I've had mine in the tank for about 3 day to the point where I try to remove the zucchini it just turns into mush and makes a huge mess in the tank. I still don't see the oto going for it. But the bladder snails seem to love em more and that's how I get rid of them.


----------



## Dariofan (Aug 4, 2014)

Mine go for Aqueon algae wafers, sinking veggie pellets by omega one, they really like the dried seaweed kind of like sushi nori wraps from omega one, they do eventually go for spinach/zucchini blanched and left a couple days. I also read frozen blood worms if they are skinny to fatten them up-I haven't seen mine eat those, but I don't see too many on the substrate left. I think they also go for baby brine shrimp as whenever I put those in for fry the Otos come out and get really active. They mostly go for things after lights out. Just leave the veggies/seaweed/Repashy hanging in the tank for a few days and replace it when it's gross, I think unless the oto has something else going on and is poorly it will eventually try it.


----------



## csong30 (Jan 24, 2016)

Dariofan said:


> Mine go for Aqueon algae wafers, sinking veggie pellets by omega one, they really like the dried seaweed kind of like sushi nori wraps from omega one, they do eventually go for spinach/zucchini blanched and left a couple days. I also read frozen blood worms if they are skinny to fatten them up-I haven't seen mine eat those, but I don't see too many on the substrate left. I think they also go for baby brine shrimp as whenever I put those in for fry the Otos come out and get really active. They mostly go for things after lights out. Just leave the veggies/seaweed/Repashy hanging in the tank for a few days and replace it when it's gross, I think unless the oto has something else going on and is poorly it will eventually try it.

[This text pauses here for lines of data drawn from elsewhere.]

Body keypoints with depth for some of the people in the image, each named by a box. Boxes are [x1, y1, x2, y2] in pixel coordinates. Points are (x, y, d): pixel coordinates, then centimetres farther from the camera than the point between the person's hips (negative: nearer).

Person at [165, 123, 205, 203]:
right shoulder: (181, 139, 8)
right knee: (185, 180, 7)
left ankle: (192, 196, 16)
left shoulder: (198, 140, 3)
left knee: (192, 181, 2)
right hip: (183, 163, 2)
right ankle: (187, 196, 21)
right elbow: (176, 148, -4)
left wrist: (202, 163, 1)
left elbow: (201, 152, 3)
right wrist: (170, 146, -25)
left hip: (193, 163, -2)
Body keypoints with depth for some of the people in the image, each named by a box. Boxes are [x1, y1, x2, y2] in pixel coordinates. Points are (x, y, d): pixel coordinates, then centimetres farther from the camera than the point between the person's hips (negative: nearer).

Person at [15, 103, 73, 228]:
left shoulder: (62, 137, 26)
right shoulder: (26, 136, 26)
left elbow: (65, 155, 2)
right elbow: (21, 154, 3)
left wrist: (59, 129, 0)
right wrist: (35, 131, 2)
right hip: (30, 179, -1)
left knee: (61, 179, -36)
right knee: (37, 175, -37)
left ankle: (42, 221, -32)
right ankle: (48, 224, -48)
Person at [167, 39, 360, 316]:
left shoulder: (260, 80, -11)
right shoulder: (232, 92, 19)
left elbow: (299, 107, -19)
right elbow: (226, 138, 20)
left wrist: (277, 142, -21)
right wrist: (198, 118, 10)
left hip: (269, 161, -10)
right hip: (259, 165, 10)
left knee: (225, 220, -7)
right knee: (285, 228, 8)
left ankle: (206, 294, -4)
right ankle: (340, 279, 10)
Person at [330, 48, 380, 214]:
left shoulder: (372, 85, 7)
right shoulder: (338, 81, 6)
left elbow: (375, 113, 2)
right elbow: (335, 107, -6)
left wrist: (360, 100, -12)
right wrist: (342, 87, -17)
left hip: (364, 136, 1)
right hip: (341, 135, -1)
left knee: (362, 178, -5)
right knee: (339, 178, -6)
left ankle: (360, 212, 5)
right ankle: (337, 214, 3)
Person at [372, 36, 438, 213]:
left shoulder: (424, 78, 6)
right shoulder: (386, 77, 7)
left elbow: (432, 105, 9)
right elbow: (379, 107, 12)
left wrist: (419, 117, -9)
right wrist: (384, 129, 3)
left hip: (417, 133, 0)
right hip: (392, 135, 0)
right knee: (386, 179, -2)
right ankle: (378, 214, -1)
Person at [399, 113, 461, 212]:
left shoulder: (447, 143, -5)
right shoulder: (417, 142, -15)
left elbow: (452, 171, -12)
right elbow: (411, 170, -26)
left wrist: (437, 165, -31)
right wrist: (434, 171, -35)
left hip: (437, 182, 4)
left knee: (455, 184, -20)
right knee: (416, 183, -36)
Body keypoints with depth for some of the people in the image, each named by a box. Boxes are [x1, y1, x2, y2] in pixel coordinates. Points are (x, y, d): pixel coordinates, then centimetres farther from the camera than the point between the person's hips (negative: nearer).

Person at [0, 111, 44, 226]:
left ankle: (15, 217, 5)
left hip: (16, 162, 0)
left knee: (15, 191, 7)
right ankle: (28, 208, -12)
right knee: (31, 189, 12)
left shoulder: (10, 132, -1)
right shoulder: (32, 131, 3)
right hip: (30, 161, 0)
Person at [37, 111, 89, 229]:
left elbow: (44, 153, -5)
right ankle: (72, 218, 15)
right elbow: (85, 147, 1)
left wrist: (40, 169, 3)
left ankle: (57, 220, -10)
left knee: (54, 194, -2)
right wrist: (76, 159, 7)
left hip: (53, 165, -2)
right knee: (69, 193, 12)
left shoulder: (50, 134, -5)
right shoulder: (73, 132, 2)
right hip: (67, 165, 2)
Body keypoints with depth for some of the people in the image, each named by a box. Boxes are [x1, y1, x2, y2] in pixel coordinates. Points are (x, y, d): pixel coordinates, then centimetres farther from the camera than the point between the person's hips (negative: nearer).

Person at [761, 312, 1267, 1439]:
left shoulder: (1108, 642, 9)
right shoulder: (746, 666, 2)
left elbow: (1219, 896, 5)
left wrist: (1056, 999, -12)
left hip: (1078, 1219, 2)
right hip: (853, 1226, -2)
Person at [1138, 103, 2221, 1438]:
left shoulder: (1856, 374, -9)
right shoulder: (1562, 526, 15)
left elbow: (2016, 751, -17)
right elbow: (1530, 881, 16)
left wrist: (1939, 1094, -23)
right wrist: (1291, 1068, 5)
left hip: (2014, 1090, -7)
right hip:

I will try out some of those options. I haven't seen my oto for two days now. I don't know where it went.. I'm hoping he/she didn't die...


----------



## AdamTill (Jan 22, 2015)

csong30 said:


> I will try out some of those options. I haven't seen my oto for two days now. I don't know where it went.. I'm hoping he/she didn't die...


Wouldn't worry too much. I have 55+ in mine and barely see them, especially as the val forest has been growing in. They're hiding ninjas.


----------



## csong30 (Jan 24, 2016)

AdamTill said:


> Wouldn't worry too much. I have 55+ in mine and barely see them, especially as the val forest has been growing in. They're hiding ninjas.


I usually can find the oto, but now I haven't seen it around for the past 3 days. That's the only reason why I'm a little worried. lol. Especially since it got skinnier so didn't want it to starve to death.


----------



## thedood (May 30, 2015)

@csong30 Thought I would let you know I bought some repashy super green. My oto have been tearing it up. They all have big fat bellies. I would recommend it!


----------



## Lonestarbandit (Feb 7, 2013)

Mine LOVE these. have to break them in 4ths though as they are really designed for plecos who also adore them.
YFS Fish Food - YFS Veggie Wafers
They also sell them on the "world marketplace".


----------